The species of this genus are quite similar to each other, and reliable ways of distinguishing them include the shape of their dorsal fins, gill raker count and relative eye diameter to snout length.

- Channichthys aelitae Shandikov, 1995 – Aelita icefish
- Channichthys bospori Shandikov, 1995 – big-eyed icefish
- Channichthys irinae Shandikov, 1995 – pygmy icefish
- Channichthys mithridatis Shandikov, 2008 – green icefish
- Channichthys panticapaei Shandikov, 1995 – charcoal icefish
- Channichthys rhinoceratus Richardson, 1844 – unicorn icefish
- Channichthys richardsoni Shandikov, 2011 – robust icefish
- Channichthys rugosus Regan, 1913 – red icefish
- Channichthys velifer E. E. Meisner, 1974 – sail icefish

==Characteristics==
Channichthys icefishes may have a backwards pointing spine on the snout and small tubercles on the upper surface of the head. The operculum has 5-7 robust spines with blunt spines on the other opercular bones. They have 2 lateral lines which have bony plates, although they may have other plates on their flanks. In the pelvic fin the third ray is longer than the others, The first dorsal fin is tall and in large specimens the fin rays have small tubercles on them. The first and second dorsal fins are clearly separated. They have a rounded caudal fin. They have a maximum standard length which varies from 3 cm in C. rugosus to 43.7 cm in C. mithridatis.

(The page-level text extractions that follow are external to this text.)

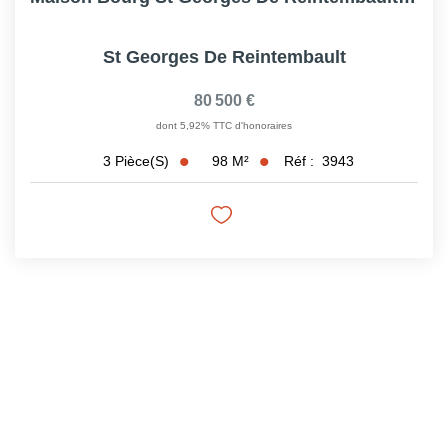
St Georges De Reintembault
80 500 €
dont 5,92% TTC d'honoraires
98
M²
Réf :
3943
3
Pièce(s)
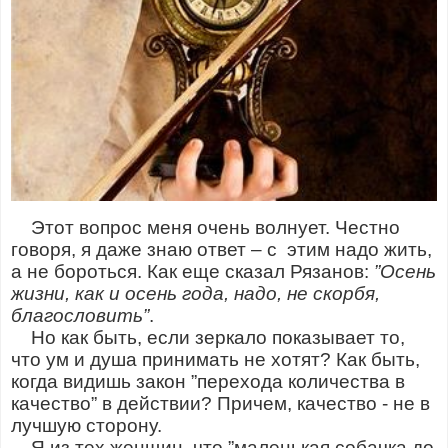
Этот вопрос меня очень волнует. Честно
говоря, я даже знаю ответ – с этим надо жить,
а не бороться. Как еще сказал Рязанов:
”Осень
жизни, как и осень года, надо, не скорбя,
благословить”
.
Но как быть, если зеркало показывает то,
что ум и душа принимать не хотят? Как быть,
когда видишь закон ”перехода количества в
качество” в действии? Причем, качество - не в
лучшую сторону.
Я из тех женщин, что ”маленькая собачка до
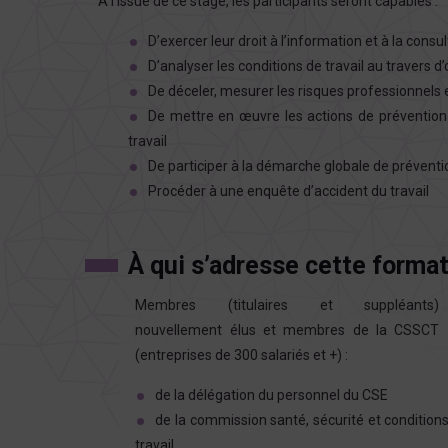
A l’issue de ce stage, les participants seront capables :
D’exercer leur droit à l’information et à la cons
D’analyser les conditions de travail au travers 
De déceler, mesurer les risques professionnels e
De mettre en œuvre les actions de prévention 
travail
De participer à la démarche globale de préventio
Procéder à une enquête d’accident du travail
À qui s’adresse cette forma
Membres (titulaires et suppléants)
nouvellement élus et membres de la CSSCT
(entreprises de 300 salariés et +) :
de la délégation du personnel du CSE
de la commission santé, sécurité et condition
travail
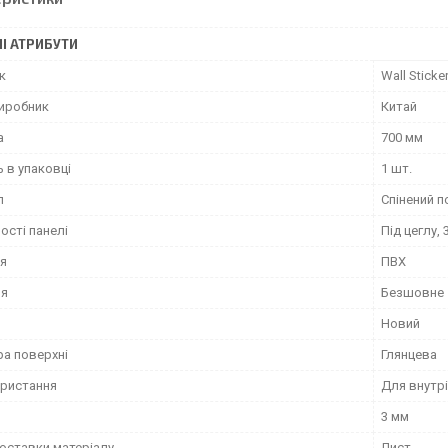
І АТРИБУТИ
к
Wall Sticke
виробник
Китай
а
700 мм
ь в упаковці
1 шт.
л
Спінений п
ості панелі
Під цеглу,
я
ПВХ
ня
Безшовне
Новий
ра поверхні
Глянцева
ористання
Для внутрі
3 мм
оставки матеріалу
Лист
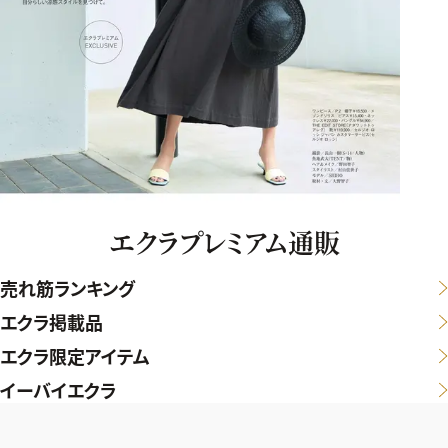
エクラプレミアム通販
売れ筋ランキング
エクラ掲載品
エクラ限定アイテム
イーバイエクラ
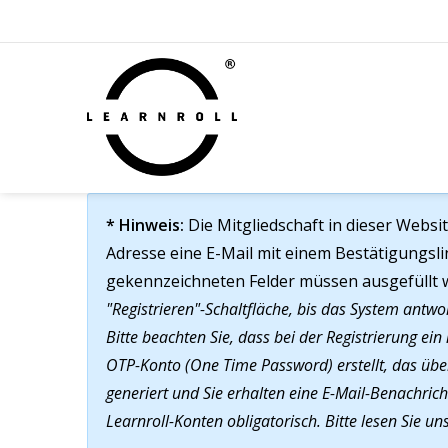
* Hinweis:
Die Mitgliedschaft in dieser Websi
Adresse eine E-Mail mit einem Bestätigungslin
gekennzeichneten Felder müssen ausgefüllt 
"Registrieren"-Schaltfläche, bis das System antwor
Bitte beachten Sie, dass bei der Registrierung ein 
OTP-Konto (One Time Password) erstellt, das über
generiert und Sie erhalten eine E-Mail-Benachrich
Learnroll-Konten obligatorisch. Bitte lesen Sie u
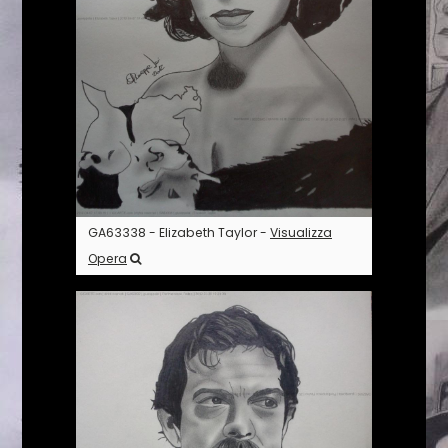
GA63338 - Elizabeth Taylor -
Visualizza
Opera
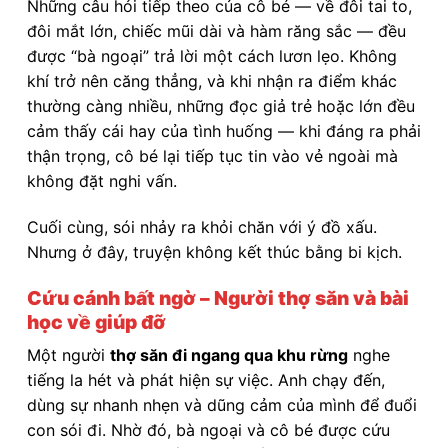
Những câu hỏi tiếp theo của cô bé — về đôi tai to,
đôi mắt lớn, chiếc mũi dài và hàm răng sắc — đều
được “bà ngoại” trả lời một cách lươn lẹo. Không
khí trở nên căng thẳng, và khi nhận ra điểm khác
thường càng nhiều, những đọc giả trẻ hoặc lớn đều
cảm thấy cái hay của tình huống — khi đáng ra phải
thận trọng, cô bé lại tiếp tục tin vào vẻ ngoài mà
không đặt nghi vấn.
Cuối cùng, sói nhảy ra khỏi chăn với ý đồ xấu.
Nhưng ở đây, truyện không kết thúc bằng bi kịch.
Cứu cánh bất ngờ – Người thợ săn và bài
học về giúp đỡ
Một người
thợ săn đi ngang qua khu rừng
nghe
tiếng la hét và phát hiện sự việc. Anh chạy đến,
dùng sự nhanh nhẹn và dũng cảm của mình để đuổi
con sói đi. Nhờ đó, bà ngoại và cô bé được cứu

==Distribution, habitat and biology==
Channichthys icefishes are restricted to the Kerguelen-Heard region of the Indian sector of the Southern Ocean. They are demersal fishes. They are mainly piscivorous but will also eat algae. They spawn in the summer and migrate into shallow water to do so.

==Fisheries==
Channichthys icefishes, particularly C. rhinoceratus, are caught as bycatch in botton trawls for the mackerel icefish (Champsocephalus gunnari).